◆ Task brief
Pictures in the entries below are excluded; copy only the lines from the one containing "family and DOCK...</div>" to the one containing "14px 4px; font-size:16px;", both included.

[Front-end code edit data]
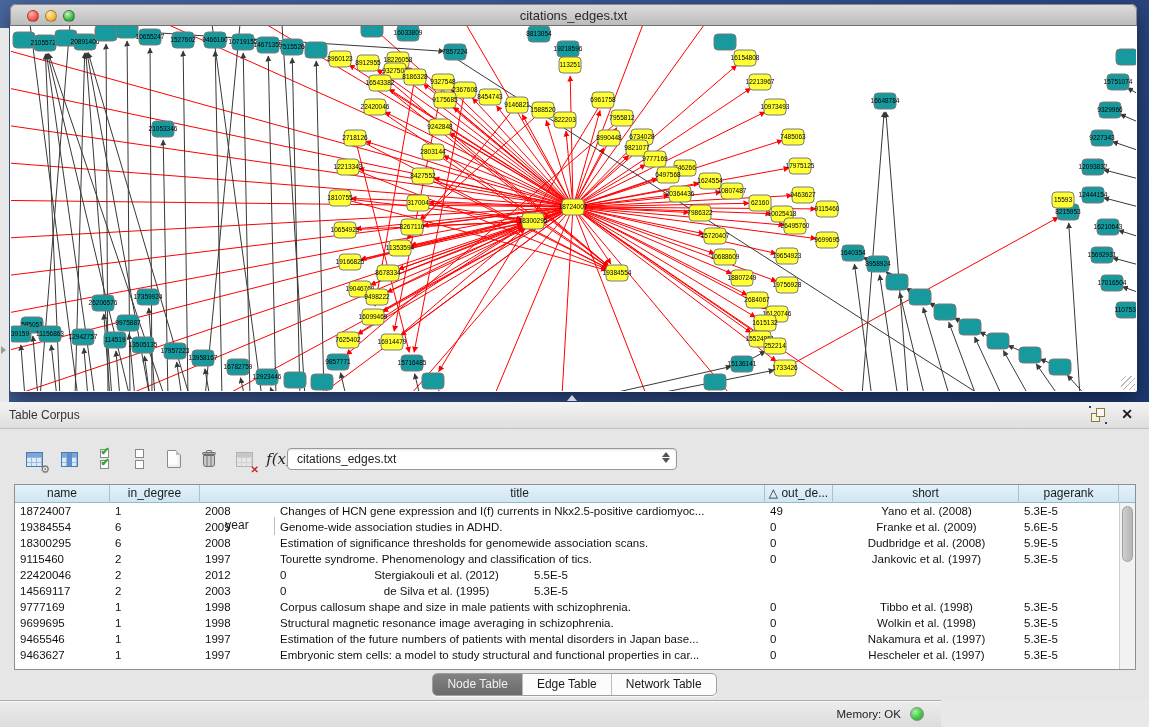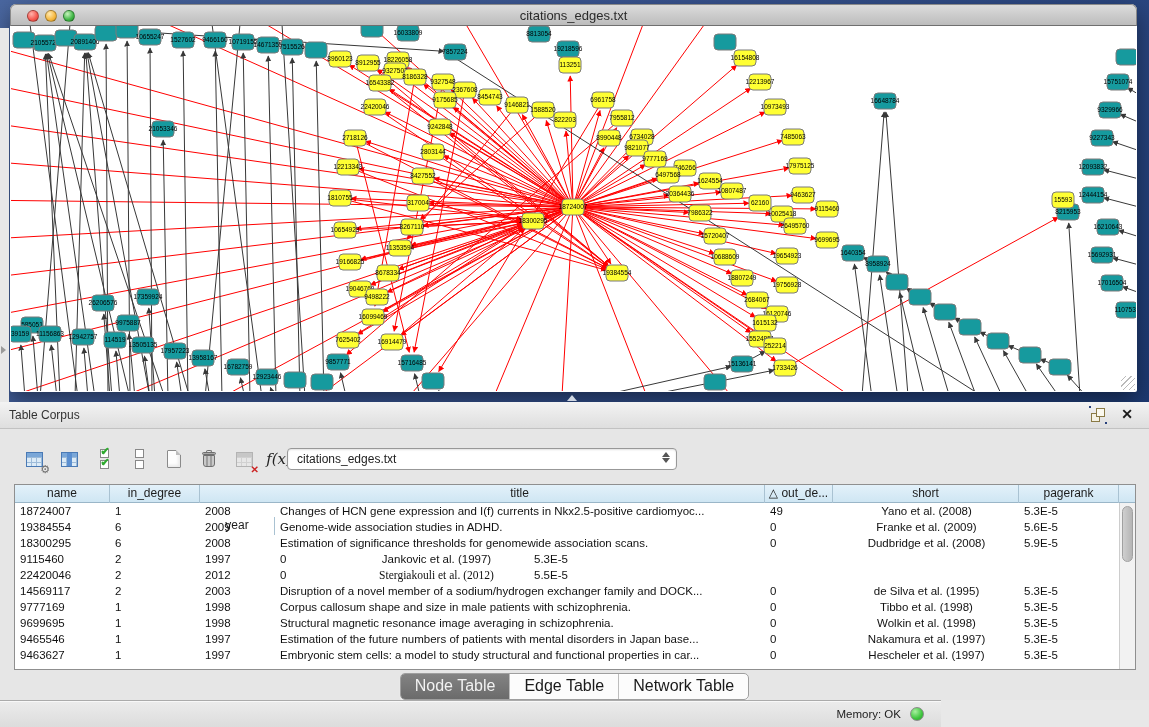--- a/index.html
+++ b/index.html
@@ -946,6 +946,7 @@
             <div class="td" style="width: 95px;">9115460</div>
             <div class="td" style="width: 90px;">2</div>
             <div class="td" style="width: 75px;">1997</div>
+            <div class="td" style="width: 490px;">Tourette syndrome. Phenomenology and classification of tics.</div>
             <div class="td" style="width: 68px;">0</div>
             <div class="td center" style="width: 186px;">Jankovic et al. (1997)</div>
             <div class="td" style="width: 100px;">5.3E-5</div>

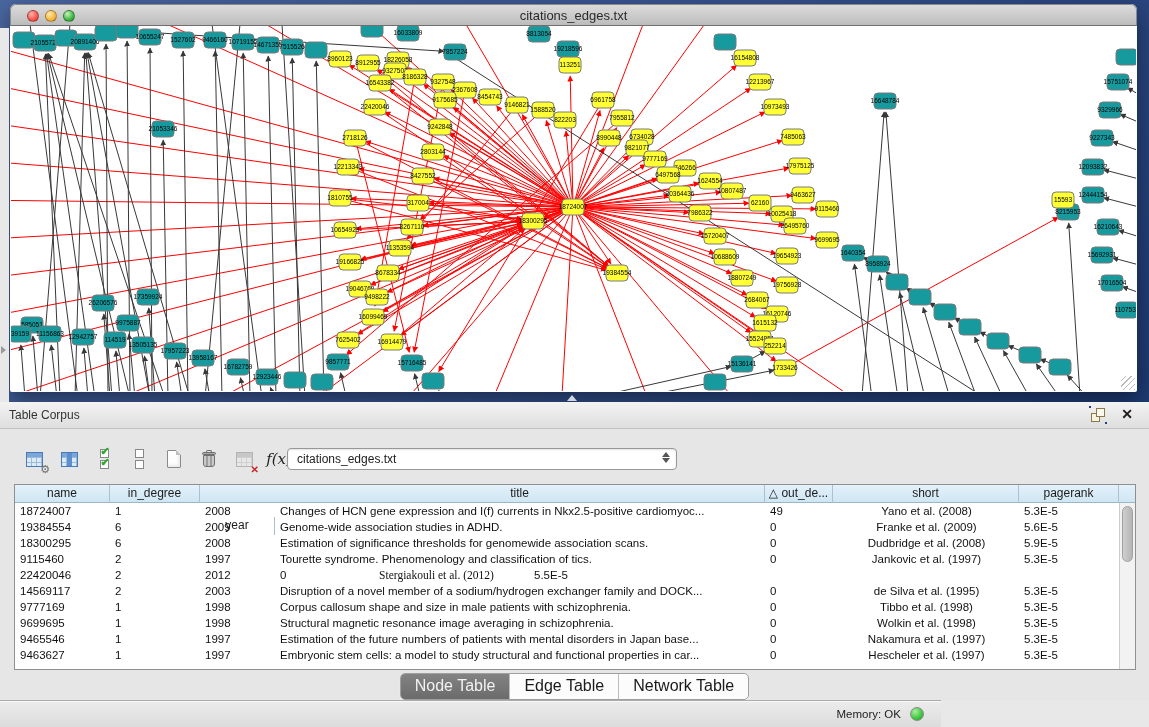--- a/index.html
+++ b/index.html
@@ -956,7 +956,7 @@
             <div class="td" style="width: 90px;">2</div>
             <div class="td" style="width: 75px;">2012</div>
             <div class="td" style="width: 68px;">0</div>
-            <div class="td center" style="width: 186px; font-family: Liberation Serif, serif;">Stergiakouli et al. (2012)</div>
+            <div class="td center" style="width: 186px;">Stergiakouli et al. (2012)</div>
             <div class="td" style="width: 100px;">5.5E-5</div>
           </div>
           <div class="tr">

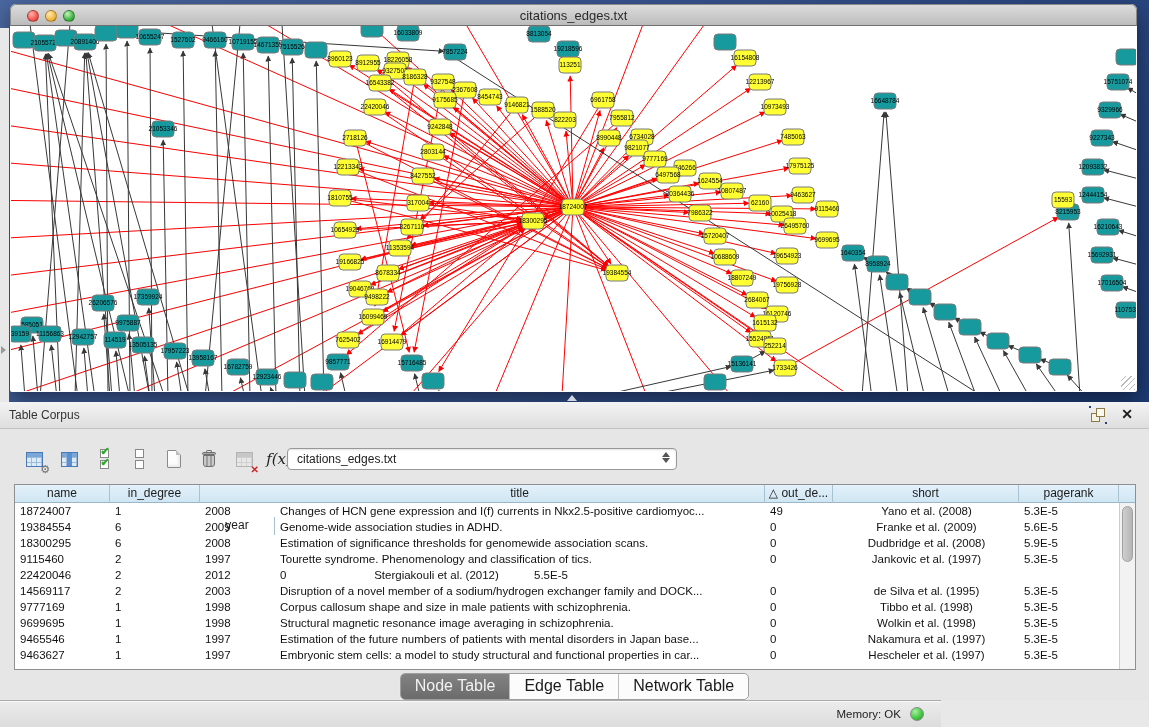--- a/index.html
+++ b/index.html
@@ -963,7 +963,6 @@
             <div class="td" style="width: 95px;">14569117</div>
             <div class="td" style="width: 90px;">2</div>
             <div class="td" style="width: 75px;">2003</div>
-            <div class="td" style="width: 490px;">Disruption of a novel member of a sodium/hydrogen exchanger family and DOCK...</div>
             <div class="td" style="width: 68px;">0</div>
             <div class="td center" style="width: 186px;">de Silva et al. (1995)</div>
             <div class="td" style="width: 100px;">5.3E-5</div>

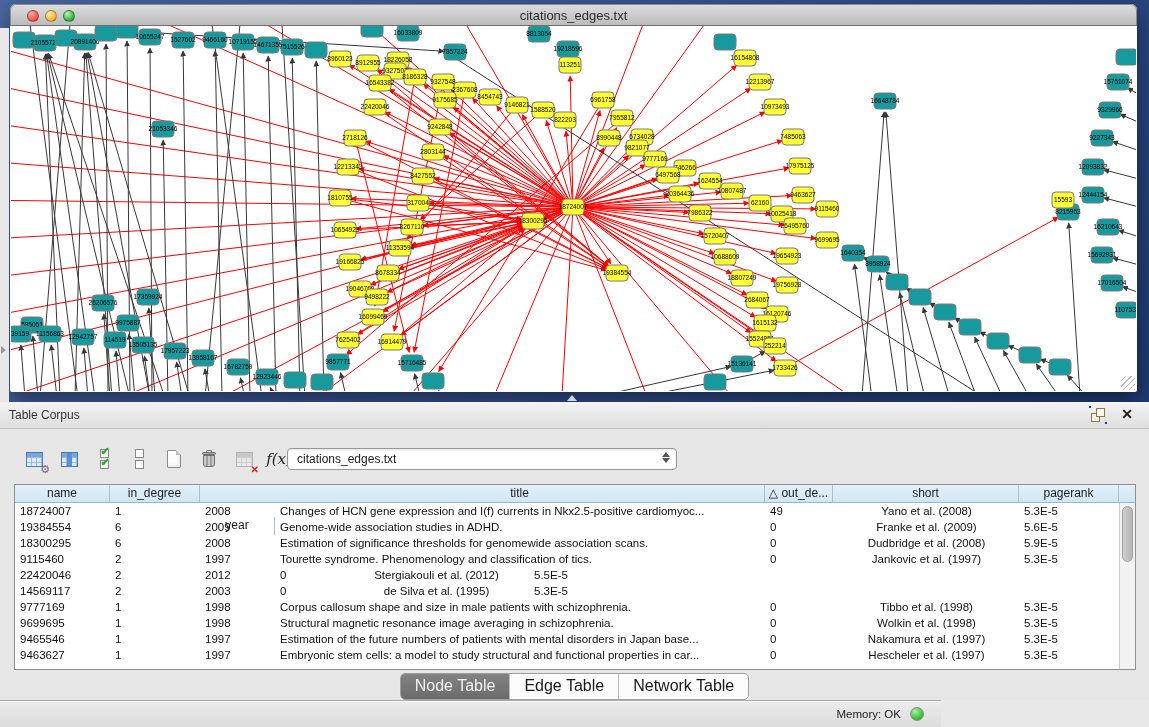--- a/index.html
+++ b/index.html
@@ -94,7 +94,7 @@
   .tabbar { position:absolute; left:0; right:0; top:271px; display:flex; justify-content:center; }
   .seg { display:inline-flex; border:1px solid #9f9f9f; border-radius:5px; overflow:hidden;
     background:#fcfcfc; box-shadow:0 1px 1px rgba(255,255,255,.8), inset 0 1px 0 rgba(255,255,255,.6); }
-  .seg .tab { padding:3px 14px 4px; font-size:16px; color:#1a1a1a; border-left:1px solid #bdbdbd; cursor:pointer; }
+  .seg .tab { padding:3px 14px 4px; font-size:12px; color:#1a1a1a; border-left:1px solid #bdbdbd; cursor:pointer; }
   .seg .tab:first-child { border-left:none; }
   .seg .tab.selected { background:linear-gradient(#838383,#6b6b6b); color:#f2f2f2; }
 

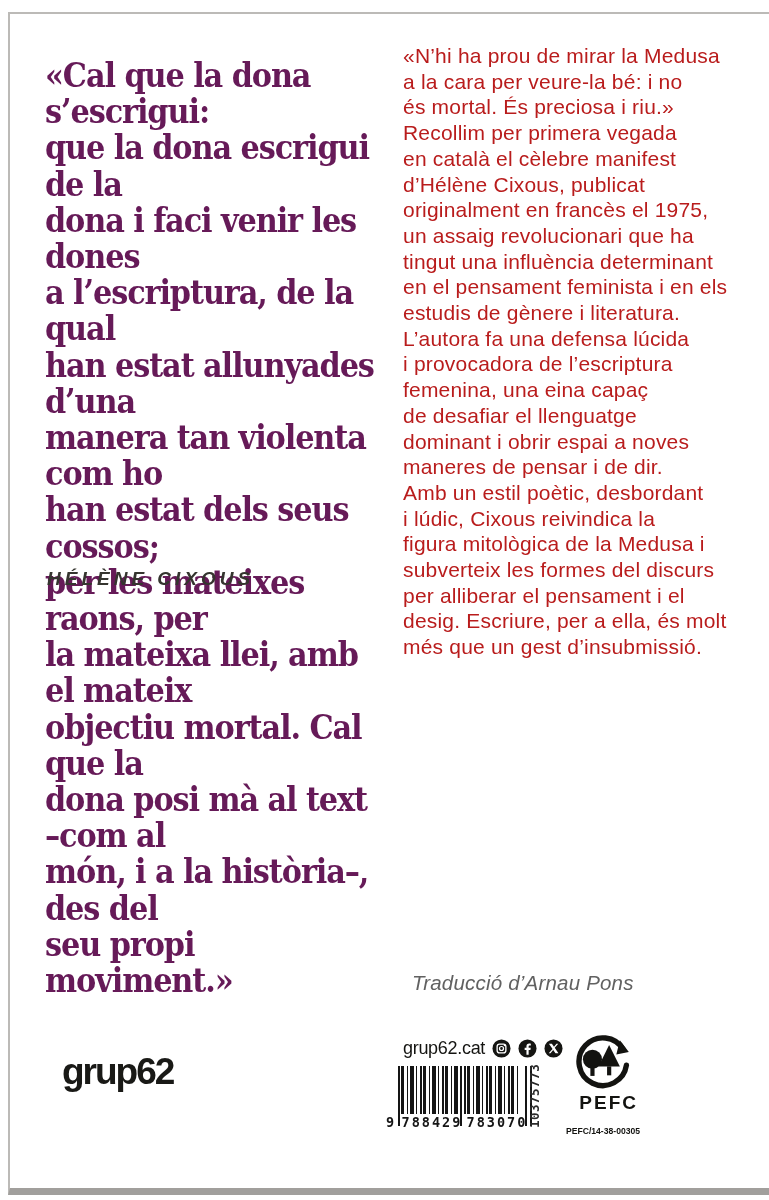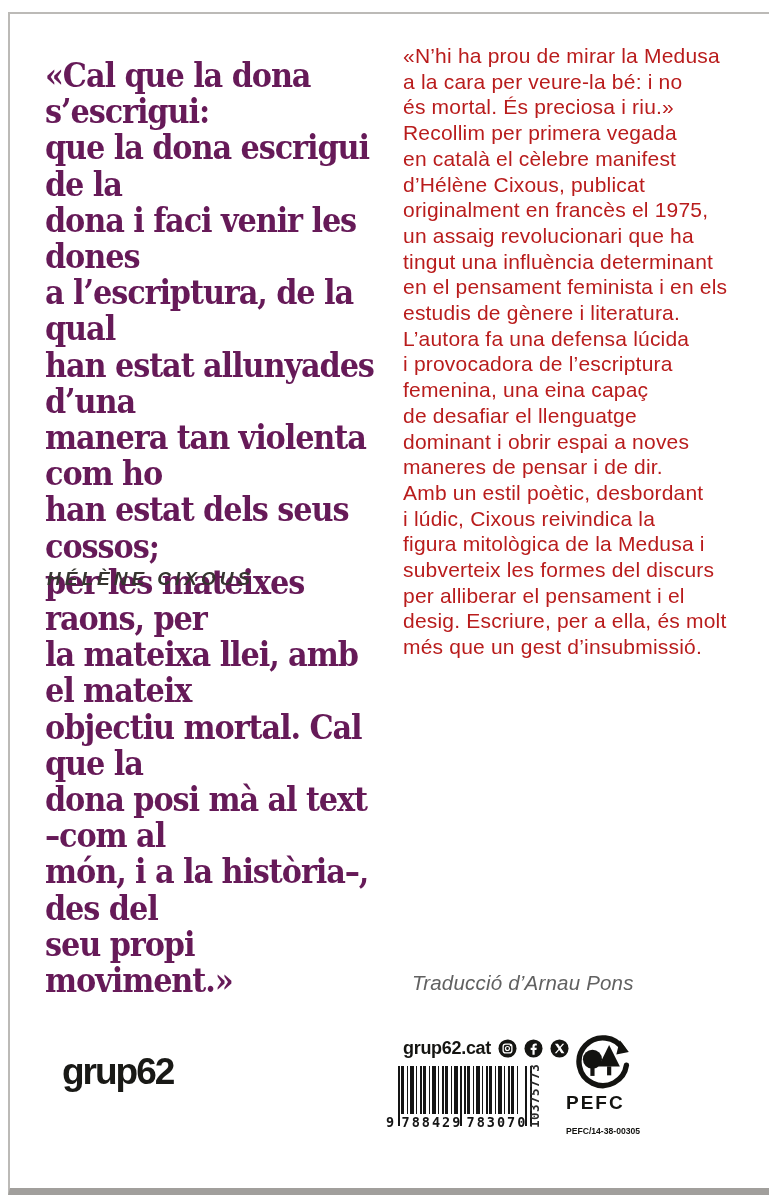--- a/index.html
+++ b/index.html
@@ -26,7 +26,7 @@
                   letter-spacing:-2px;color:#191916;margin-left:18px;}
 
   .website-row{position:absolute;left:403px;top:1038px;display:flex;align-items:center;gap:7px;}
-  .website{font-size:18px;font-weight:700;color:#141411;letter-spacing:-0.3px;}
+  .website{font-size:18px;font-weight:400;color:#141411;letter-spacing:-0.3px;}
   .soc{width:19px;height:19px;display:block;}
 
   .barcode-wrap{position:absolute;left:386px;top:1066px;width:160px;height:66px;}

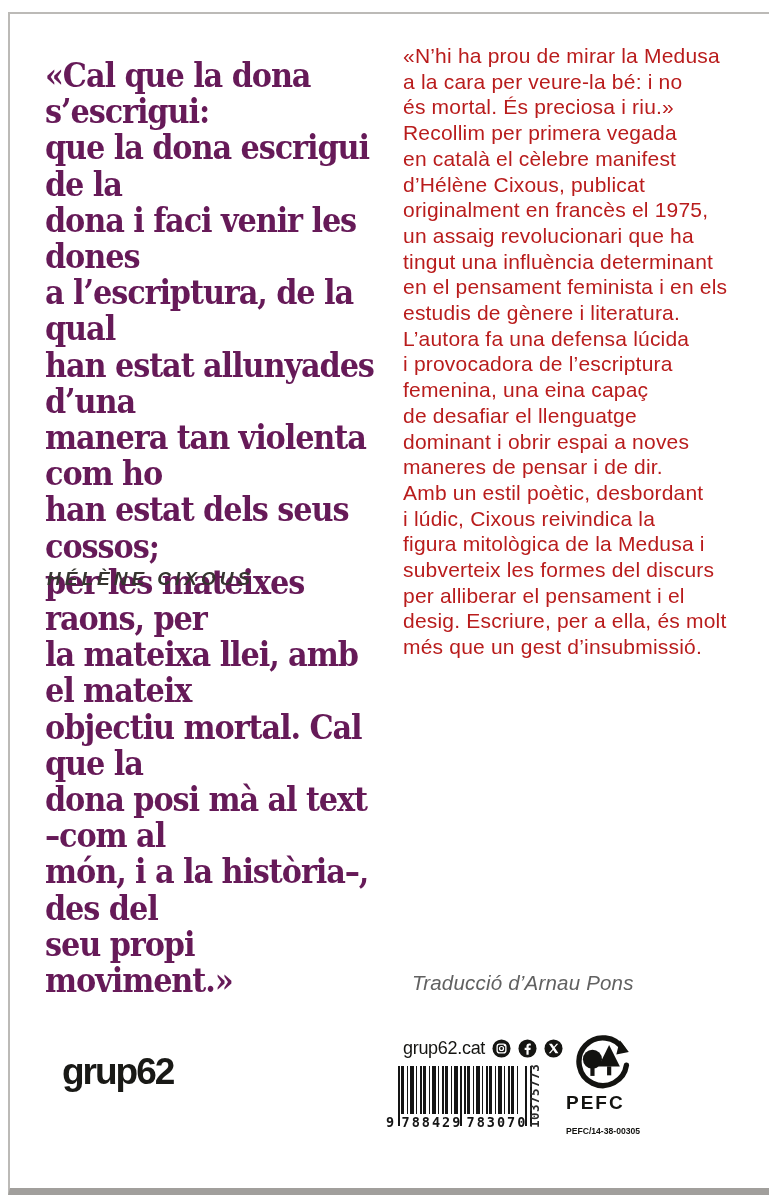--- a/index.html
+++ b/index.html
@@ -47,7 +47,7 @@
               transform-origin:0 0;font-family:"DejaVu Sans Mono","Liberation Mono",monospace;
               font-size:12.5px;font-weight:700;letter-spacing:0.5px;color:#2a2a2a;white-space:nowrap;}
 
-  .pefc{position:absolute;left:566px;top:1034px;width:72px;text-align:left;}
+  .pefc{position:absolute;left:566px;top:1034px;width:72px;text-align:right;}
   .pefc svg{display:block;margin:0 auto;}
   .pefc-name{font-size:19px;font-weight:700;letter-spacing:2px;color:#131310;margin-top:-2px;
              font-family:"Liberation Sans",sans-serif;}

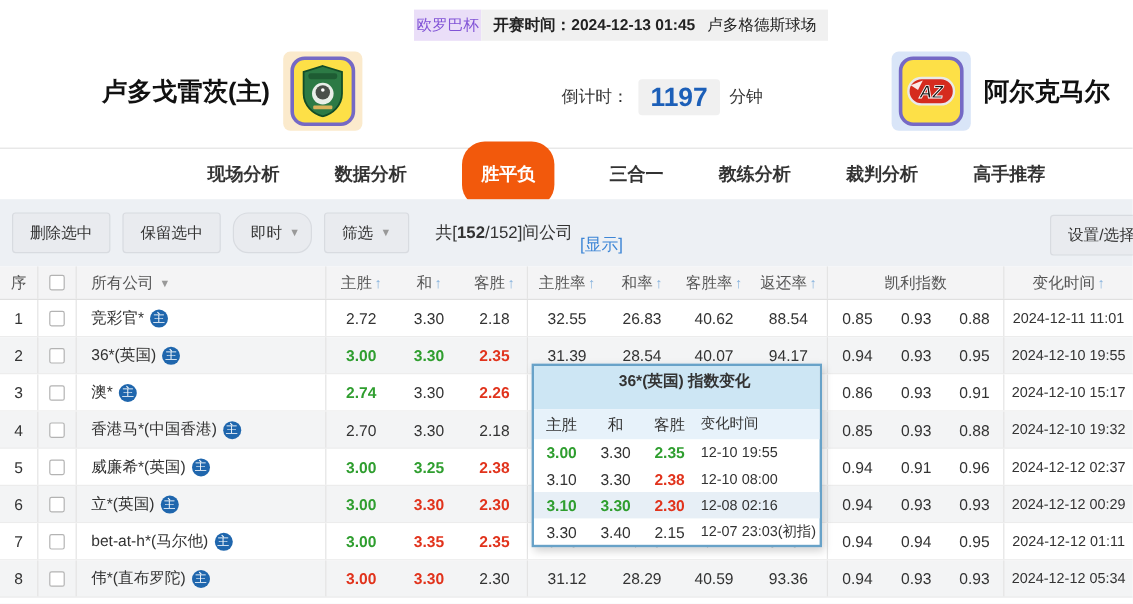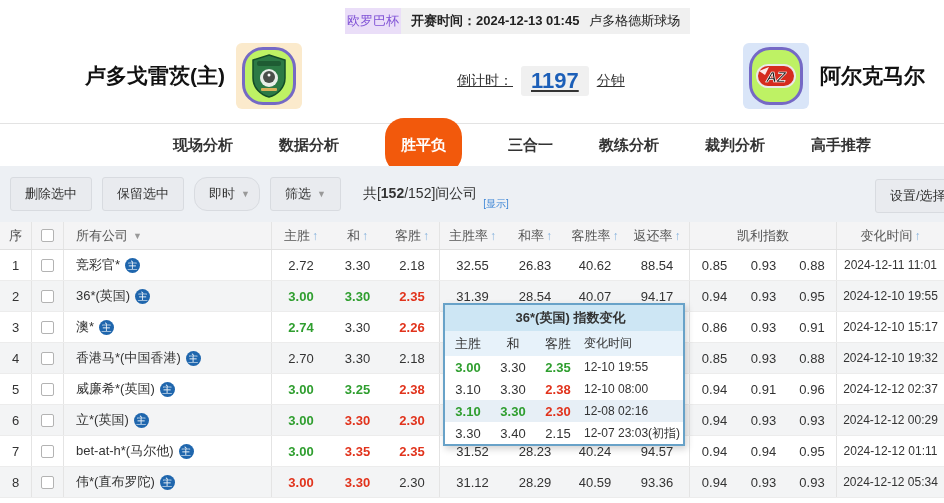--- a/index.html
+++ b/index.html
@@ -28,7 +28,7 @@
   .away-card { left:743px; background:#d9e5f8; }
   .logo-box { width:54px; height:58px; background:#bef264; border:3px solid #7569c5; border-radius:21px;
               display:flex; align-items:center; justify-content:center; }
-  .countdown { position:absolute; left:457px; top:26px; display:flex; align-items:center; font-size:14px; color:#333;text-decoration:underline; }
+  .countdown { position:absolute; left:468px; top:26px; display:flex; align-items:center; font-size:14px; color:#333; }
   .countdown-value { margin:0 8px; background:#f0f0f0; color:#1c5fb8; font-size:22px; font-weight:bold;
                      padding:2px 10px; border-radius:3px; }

◆ Response to the exercise
-            <div class="td" style="width: 490px;">Disruption of a novel member of a sodium/hydrogen exchanger family and DOCK...</div>
             <div class="td" style="width: 68px;">0</div>
             <div class="td center" style="width: 186px;">de Silva et al. (1995)</div>
             <div class="td" style="width: 100px;">5.3E-5</div>

--- a/index.html
+++ b/index.html
@@ -94,7 +94,7 @@
   .tabbar { position:absolute; left:0; right:0; top:271px; display:flex; justify-content:center; }
   .seg { display:inline-flex; border:1px solid #9f9f9f; border-radius:5px; overflow:hidden;
     background:#fcfcfc; box-shadow:0 1px 1px rgba(255,255,255,.8), inset 0 1px 0 rgba(255,255,255,.6); }
-  .seg .tab { padding:3px 14px 4px; font-size:16px; color:#1a1a1a; border-left:1px solid #bdbdbd; cursor:pointer; }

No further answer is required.